The Minnesota Twins are socking dingers at a historic pace, and the individual that is currently leading everyone on the roster in that stat is Max Kepler. With that knowledge, it shouldn’t be a complete surprise that he added a couple more in a 6-2 win over the Indians on Saturday, especially when you consider that he was up against Trevor Bauer. See, Kepler has kind of served as Bauer’s pitching kryptonite as of late and, after knocking a 79-mph knuckle curve over the right centerfield wall in the top of the second, officially made it five straight plate appearances against the Cleveland pitcher with a home run.

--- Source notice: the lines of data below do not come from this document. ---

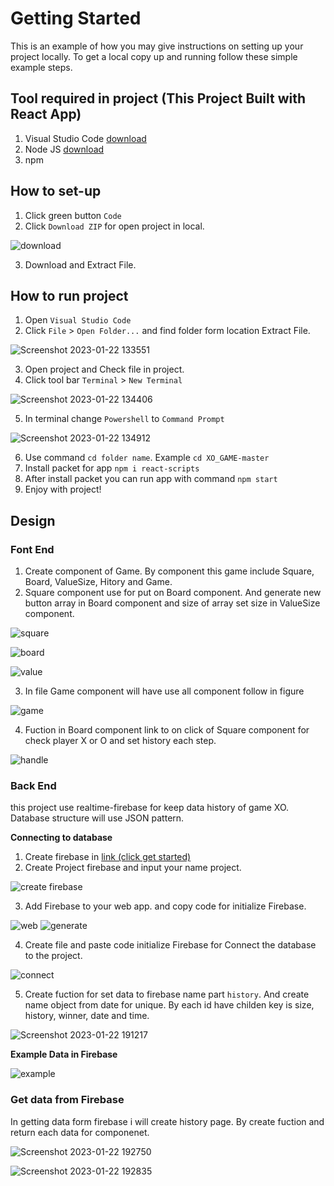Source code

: # Getting Started 
This is an example of how you may give instructions on setting up your project locally. To get a local copy up and running follow these simple example steps.


## Tool required in project (This Project Built with React App)
1. Visual Studio Code    [download](https://code.visualstudio.com/)
2. Node JS   [download](https://nodejs.org/en/)
3. npm


## How to set-up
1. Click green button `Code`
2. Click `Download ZIP` for open project in local.

![download ](https://user-images.githubusercontent.com/94596185/213903569-972b3e78-896e-476a-b1cb-29c9f8ecf224.jpg)

3. Download and Extract File.

## How to run project
1. Open `Visual Studio Code`
2. Click `File` > `Open Folder...` and find folder form location Extract File.

![Screenshot 2023-01-22 133551](https://user-images.githubusercontent.com/94596185/213903873-2a88f772-9f78-4b32-a45b-511c1790edbe.jpg)

3. Open project and Check file in project.
4. Click tool bar `Terminal` > `New Terminal`

![Screenshot 2023-01-22 134406](https://user-images.githubusercontent.com/94596185/213904147-1db058f7-6382-4990-a869-0f7f50b54be1.jpg)

5. In terminal change `Powershell` to `Command Prompt`

![Screenshot 2023-01-22 134912](https://user-images.githubusercontent.com/94596185/213905661-33a48391-3ff5-4ebd-a82a-66e789a07fe4.jpg)

6. Use command `cd folder name`. Example `cd XO_GAME-master`
7. Install packet for app `npm i react-scripts`
8. After install packet you can run app with command `npm start`
9. Enjoy with project!

## Design
### Font End
1. Create component of Game. By component this game include
Square, Board, ValueSize, Hitory and Game. 
2. Square component use for put on Board component. 
And generate new button array in Board component and size of array
set size in ValueSize component.

![square](https://user-images.githubusercontent.com/94596185/213908265-84462db8-e094-4080-b7cb-0831ff274d9e.jpg)

![board](https://user-images.githubusercontent.com/94596185/213908282-9e9fe375-465d-4ef5-a929-0389c8a1a498.jpg)

![value](https://user-images.githubusercontent.com/94596185/213908549-9950ac16-90ff-4d0c-9784-cae88e2c93a0.jpg)

3. In file Game component will have use all component follow in figure

![game](https://user-images.githubusercontent.com/94596185/213908825-2e7e321a-4eb1-4480-89d6-d400186aca2a.jpg)

4. Fuction in Board component link to on click of Square component for check player X or O and set history each step.

![handle](https://user-images.githubusercontent.com/94596185/213913006-c4d2e9c6-67b5-4bf8-971d-5c62a9c4feb3.jpg)

### Back End
this project use realtime-firebase for keep data history of game XO. Database structure will use JSON pattern.

**Connecting to database** 
1. Create firebase in [link (click get started)](https://firebase.google.com/) 
2. Create Project firebase and input your name project.

![create firebase](https://user-images.githubusercontent.com/94596185/213914496-d462858f-9dc3-412c-b410-c38a0fc9e125.jpg)

3. Add Firebase to your web app. and copy code for initialize Firebase.

![web](https://user-images.githubusercontent.com/94596185/213914658-adb3d68a-adec-4140-bc6f-a5fbb7e293a1.jpg)
![generate](https://user-images.githubusercontent.com/94596185/213914532-09e22598-fe00-4a8f-865e-2f73bda255e1.jpg)

4. Create file and paste code initialize Firebase for Connect the database to the project. 

![connect](https://user-images.githubusercontent.com/94596185/213914551-11019188-2dd8-4354-8c92-5e02197aa910.jpg)

5. Create fuction for set data to firebase name part `history`. And create name object from date for unique. By each id have childen key is size, history, winner, date and time.

![Screenshot 2023-01-22 191217](https://user-images.githubusercontent.com/94596185/213915126-4c29b057-c180-4fcb-87a3-d72fcca37bbf.jpg)

**Example Data in Firebase**

![example](https://user-images.githubusercontent.com/94596185/213915260-ab9d6a52-bf43-4ba0-b5d2-391ad8c3f7eb.jpg)

### Get data from Firebase
In getting data form firebase i will create history page. By create fuction and return each data for componenet.

![Screenshot 2023-01-22 192750](https://user-images.githubusercontent.com/94596185/213915778-b139a662-cc6a-4ed3-9eeb-87b613632f3d.jpg)

![Screenshot 2023-01-22 192835](https://user-images.githubusercontent.com/94596185/213915814-1583c0e5-8b8e-4c40-b268-50a7fb0dad39.jpg)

Kepler joins Carlos Delgado and Frank Howard as the only players in the Expansion Era to have matched this exact feat, according to the Elias Sports Bureau. Delgado’s victim was Jorge Sosa, while Howard’s was Bob Hendley. Where Kepler stands out is with the fact that this streak all happened in one season, while the other two men needed to break up their accomplishment over two separate years—’03-04 for Delgado, ‘63-64 for Howard.
For someone who’s been thoroughly dominating one of the more, let’s say, outspoken players in the league, Kepler has been relatively subdued in his remarks about his performances.
“I just try and time a guy and stay as balanced as possible,” Kepler said. “And sometimes, you know you’re off-balance. People make mistakes and the best hitters can simplify. Like [Mike] Trout, he’s always [balanced], it looks like. I was balanced today.”
“There’s some days when you see it great right when you step in the box,” Kepler said. “Some days, you don’t. It’s something that I’m learning how to bat leadoff better with. But some days, I feel antsy and like I’m jumping the gun. Today, I felt calm and I let the ball come to me. It went my way.”
Maybe the respectful attitude comes from some intrinsic sense of humility that’s been part of his personality for all of his life, or maybe it’s because he knows that this performance doesn’t quite match up to the last one he had against Bauer, where he went 4-for-4 with three straight homers. Thankfully, Twins manager Rocco Baldellli was able to describe what Kepler has done to Bauer with a bit more accurate perspective.
“It’s unfathomable that it is happening in front of our eyes,” Baldelli told MLB.com. “I was going to say that I don’t think any of us had seen anything like it. Come to find out, nobody has seen anything like it.”